[Records for processing]
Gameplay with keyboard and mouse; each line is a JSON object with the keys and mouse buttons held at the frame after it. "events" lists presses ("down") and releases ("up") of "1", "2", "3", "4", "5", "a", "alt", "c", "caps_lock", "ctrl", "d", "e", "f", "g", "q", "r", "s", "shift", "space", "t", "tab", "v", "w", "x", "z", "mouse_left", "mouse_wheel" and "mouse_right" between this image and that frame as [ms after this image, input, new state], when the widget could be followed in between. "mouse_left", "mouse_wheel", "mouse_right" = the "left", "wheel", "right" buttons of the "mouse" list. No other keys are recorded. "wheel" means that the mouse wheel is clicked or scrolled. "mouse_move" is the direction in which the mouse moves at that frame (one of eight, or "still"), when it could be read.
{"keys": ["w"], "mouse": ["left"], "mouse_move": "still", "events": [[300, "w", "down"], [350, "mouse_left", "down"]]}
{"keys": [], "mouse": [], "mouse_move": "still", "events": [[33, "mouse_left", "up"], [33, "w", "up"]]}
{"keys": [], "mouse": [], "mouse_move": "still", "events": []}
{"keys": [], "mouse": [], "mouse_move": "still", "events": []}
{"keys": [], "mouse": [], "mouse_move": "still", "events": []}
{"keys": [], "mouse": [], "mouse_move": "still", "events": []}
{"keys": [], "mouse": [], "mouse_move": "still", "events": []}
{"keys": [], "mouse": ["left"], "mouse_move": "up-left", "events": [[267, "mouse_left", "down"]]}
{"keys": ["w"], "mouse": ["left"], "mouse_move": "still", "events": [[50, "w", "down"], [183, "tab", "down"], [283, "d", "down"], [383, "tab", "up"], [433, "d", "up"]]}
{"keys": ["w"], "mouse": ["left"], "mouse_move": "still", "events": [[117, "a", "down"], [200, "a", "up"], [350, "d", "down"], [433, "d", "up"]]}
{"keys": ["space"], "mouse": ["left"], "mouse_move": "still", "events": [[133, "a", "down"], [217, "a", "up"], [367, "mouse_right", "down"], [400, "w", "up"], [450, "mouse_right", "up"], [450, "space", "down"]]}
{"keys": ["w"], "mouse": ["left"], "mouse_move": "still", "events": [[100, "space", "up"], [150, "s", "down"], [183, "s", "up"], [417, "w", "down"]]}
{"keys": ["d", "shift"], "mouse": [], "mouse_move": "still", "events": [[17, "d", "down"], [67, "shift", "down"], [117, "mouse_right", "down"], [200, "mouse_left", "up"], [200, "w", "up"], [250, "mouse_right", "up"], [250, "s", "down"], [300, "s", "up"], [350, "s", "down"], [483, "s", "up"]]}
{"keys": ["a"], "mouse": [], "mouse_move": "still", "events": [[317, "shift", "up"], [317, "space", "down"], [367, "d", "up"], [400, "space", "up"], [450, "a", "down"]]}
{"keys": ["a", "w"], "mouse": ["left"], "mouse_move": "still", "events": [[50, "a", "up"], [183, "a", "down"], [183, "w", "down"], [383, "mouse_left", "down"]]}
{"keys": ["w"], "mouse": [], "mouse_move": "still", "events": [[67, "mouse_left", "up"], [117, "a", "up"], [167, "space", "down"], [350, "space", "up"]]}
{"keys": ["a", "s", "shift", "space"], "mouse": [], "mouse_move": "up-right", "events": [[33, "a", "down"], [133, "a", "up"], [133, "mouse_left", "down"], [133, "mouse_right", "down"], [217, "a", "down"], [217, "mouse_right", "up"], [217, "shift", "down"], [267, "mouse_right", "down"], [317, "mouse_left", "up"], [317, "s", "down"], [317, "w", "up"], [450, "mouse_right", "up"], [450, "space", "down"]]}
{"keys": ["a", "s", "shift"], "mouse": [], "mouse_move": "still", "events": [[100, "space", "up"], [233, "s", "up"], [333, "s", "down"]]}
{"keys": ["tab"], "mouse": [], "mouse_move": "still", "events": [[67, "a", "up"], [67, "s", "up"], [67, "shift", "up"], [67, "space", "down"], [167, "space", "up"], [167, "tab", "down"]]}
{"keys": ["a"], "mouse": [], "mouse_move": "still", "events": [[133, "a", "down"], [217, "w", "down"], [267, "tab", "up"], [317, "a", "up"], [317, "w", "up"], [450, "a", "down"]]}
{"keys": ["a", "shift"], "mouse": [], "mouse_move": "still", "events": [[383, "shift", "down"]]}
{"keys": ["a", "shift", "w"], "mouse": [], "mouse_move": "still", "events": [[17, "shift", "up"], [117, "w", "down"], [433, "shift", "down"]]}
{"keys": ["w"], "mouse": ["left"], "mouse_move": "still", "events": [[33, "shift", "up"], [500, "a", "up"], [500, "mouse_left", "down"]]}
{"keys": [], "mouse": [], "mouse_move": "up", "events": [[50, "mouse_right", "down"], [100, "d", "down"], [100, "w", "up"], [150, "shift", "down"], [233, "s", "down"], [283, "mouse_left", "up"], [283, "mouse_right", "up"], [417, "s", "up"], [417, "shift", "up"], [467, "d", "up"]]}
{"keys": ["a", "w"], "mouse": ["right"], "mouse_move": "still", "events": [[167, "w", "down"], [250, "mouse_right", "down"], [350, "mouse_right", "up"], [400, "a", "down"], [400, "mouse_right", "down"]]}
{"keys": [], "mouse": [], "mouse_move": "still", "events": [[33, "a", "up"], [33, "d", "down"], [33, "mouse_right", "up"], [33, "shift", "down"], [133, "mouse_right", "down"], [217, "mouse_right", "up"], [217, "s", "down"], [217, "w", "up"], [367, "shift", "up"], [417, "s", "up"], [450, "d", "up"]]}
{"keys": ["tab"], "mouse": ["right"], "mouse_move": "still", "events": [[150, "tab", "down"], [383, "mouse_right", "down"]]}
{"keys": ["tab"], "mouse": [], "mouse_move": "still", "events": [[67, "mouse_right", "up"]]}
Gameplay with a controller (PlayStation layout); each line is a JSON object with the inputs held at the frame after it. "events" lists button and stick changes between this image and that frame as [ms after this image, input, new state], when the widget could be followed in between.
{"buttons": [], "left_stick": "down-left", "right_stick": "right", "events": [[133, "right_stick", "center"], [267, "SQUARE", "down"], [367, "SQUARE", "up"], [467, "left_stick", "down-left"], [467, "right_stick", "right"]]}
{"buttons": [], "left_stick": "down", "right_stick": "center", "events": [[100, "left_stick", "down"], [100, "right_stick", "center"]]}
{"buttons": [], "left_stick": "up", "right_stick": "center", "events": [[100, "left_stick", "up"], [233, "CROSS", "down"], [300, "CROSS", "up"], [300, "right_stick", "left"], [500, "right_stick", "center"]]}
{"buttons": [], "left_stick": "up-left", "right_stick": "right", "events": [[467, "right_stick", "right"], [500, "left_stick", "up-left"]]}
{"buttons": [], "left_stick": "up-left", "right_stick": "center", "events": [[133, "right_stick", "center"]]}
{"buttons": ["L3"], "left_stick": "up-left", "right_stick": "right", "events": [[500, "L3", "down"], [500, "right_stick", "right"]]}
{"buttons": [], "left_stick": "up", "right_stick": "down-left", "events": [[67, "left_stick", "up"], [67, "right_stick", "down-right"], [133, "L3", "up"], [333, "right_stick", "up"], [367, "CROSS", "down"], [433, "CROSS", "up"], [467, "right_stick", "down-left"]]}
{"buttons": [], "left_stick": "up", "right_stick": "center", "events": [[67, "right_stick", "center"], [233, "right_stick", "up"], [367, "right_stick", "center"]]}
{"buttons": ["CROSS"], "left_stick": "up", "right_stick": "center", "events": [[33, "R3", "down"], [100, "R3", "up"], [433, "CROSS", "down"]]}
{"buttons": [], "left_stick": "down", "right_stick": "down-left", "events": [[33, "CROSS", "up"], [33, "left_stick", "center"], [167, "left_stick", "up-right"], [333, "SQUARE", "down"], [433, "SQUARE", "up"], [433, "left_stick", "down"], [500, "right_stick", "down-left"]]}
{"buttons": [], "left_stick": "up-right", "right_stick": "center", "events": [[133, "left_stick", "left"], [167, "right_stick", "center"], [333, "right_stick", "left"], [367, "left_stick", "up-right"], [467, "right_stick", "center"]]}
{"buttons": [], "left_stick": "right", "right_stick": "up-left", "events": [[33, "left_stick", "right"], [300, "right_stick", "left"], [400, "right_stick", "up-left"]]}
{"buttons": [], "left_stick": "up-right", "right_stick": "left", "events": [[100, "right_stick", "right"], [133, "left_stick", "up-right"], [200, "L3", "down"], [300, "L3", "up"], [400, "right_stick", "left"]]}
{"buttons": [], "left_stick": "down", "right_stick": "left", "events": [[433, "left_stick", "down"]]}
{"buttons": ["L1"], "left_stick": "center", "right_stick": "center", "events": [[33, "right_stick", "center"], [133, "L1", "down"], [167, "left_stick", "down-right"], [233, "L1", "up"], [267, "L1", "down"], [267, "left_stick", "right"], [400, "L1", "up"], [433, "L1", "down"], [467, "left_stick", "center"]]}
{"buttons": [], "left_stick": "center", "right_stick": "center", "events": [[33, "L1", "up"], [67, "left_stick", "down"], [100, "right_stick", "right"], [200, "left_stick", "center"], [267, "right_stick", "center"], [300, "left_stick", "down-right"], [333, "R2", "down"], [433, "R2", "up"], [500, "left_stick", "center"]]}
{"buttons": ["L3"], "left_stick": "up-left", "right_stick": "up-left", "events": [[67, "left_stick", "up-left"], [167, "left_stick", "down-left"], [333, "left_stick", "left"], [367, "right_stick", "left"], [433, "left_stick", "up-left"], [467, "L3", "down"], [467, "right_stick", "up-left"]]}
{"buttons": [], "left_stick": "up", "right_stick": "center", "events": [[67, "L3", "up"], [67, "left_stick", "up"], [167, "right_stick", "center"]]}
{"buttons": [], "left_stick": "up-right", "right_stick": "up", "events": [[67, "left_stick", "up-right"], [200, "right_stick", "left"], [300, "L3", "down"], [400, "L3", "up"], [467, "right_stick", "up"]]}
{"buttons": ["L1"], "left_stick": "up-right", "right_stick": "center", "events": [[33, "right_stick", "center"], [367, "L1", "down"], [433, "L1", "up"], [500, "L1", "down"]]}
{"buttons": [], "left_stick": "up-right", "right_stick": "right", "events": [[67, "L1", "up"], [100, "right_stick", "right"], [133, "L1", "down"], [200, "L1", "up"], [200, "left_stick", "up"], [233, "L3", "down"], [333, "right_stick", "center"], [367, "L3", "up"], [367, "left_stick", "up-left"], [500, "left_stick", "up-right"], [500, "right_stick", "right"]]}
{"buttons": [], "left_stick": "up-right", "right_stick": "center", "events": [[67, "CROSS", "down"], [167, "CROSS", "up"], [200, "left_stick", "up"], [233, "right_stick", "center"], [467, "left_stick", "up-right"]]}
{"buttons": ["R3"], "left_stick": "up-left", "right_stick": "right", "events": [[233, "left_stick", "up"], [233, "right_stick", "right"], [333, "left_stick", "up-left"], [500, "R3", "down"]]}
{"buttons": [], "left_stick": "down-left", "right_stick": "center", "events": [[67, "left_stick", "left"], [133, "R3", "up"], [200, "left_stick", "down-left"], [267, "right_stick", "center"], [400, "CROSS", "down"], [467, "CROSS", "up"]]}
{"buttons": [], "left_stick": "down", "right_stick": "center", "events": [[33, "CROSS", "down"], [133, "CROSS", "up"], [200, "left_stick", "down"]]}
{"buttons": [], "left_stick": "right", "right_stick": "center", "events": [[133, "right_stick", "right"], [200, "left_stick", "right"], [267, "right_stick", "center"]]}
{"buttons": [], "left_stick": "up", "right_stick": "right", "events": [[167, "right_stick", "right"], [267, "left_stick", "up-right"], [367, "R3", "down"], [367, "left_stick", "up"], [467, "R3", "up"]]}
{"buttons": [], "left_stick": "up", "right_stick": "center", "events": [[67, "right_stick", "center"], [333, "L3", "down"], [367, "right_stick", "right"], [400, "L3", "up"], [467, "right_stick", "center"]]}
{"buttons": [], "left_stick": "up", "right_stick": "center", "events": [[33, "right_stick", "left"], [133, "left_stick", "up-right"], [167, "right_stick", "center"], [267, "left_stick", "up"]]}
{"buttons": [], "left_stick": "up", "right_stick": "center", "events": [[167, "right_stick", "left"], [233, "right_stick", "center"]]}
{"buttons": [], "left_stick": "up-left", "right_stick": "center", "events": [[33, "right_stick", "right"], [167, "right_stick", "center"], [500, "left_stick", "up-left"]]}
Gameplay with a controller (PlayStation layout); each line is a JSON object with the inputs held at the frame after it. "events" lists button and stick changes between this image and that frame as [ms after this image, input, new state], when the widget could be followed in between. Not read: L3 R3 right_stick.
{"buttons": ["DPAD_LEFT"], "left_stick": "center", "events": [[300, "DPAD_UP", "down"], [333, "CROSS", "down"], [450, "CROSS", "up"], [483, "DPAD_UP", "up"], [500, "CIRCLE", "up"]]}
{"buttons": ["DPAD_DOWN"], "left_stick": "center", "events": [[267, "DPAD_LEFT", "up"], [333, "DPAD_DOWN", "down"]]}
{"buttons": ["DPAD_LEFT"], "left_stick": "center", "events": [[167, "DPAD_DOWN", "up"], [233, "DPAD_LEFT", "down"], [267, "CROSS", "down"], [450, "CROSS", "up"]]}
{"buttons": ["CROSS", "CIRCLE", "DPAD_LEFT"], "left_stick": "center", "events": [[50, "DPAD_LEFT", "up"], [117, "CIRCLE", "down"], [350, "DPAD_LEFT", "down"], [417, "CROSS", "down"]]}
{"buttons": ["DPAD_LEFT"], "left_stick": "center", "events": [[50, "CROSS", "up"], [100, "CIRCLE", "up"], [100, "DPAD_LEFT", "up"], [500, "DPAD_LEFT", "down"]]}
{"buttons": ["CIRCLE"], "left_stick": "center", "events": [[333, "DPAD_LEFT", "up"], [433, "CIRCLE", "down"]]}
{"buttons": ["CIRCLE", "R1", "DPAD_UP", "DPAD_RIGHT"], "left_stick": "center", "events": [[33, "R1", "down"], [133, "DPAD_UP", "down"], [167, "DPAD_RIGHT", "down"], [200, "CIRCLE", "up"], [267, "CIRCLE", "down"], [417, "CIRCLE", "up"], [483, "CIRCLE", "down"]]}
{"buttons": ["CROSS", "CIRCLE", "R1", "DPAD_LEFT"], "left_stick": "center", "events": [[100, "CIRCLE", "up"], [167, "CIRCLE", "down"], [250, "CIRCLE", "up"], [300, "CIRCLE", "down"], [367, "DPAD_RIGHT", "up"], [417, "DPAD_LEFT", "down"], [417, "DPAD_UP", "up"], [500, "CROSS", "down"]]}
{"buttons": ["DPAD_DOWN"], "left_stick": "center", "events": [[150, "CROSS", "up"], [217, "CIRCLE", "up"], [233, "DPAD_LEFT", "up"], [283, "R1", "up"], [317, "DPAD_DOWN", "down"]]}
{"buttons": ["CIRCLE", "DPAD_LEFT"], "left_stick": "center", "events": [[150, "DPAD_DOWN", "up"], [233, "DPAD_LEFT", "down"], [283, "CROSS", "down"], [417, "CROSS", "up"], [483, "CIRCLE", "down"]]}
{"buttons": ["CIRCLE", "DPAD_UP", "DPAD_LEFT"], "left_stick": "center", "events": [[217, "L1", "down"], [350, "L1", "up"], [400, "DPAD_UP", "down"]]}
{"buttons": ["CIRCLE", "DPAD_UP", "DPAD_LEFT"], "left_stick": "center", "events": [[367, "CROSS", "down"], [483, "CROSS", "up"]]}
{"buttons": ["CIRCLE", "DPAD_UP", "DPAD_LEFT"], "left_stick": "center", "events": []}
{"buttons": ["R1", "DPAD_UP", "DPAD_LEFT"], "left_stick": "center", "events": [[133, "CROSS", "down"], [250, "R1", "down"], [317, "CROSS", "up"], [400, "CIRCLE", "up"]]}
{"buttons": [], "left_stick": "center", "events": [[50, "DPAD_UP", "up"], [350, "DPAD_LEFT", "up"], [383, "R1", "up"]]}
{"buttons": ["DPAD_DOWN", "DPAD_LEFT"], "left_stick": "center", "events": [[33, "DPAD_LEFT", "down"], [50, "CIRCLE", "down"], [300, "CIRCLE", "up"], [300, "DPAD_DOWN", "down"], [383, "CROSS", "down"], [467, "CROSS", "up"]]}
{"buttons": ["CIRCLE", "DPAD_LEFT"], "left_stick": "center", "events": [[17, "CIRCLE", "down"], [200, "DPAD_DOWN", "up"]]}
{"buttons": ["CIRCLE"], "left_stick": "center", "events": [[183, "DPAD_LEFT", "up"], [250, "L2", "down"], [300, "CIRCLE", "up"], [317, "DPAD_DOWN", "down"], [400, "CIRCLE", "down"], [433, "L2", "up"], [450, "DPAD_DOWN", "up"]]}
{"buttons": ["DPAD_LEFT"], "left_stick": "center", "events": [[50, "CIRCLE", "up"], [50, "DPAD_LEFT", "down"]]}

[Task details]
Wherever the word "read" appears in a line of the data above, copy that line.

[Response]
Gameplay with keyboard and mouse; each line is a JSON object with the keys and mouse buttons held at the frame after it. "events" lists presses ("down") and releases ("up") of "1", "2", "3", "4", "5", "a", "alt", "c", "caps_lock", "ctrl", "d", "e", "f", "g", "q", "r", "s", "shift", "space", "t", "tab", "v", "w", "x", "z", "mouse_left", "mouse_wheel" and "mouse_right" between this image and that frame as [ms after this image, input, new state], when the widget could be followed in between. "mouse_left", "mouse_wheel", "mouse_right" = the "left", "wheel", "right" buttons of the "mouse" list. No other keys are recorded. "wheel" means that the mouse wheel is clicked or scrolled. "mouse_move" is the direction in which the mouse moves at that frame (one of eight, or "still"), when it could be read.
Gameplay with a controller (PlayStation layout); each line is a JSON object with the inputs held at the frame after it. "events" lists button and stick changes between this image and that frame as [ms after this image, input, new state], when the widget could be followed in between. Not read: L3 R3 right_stick.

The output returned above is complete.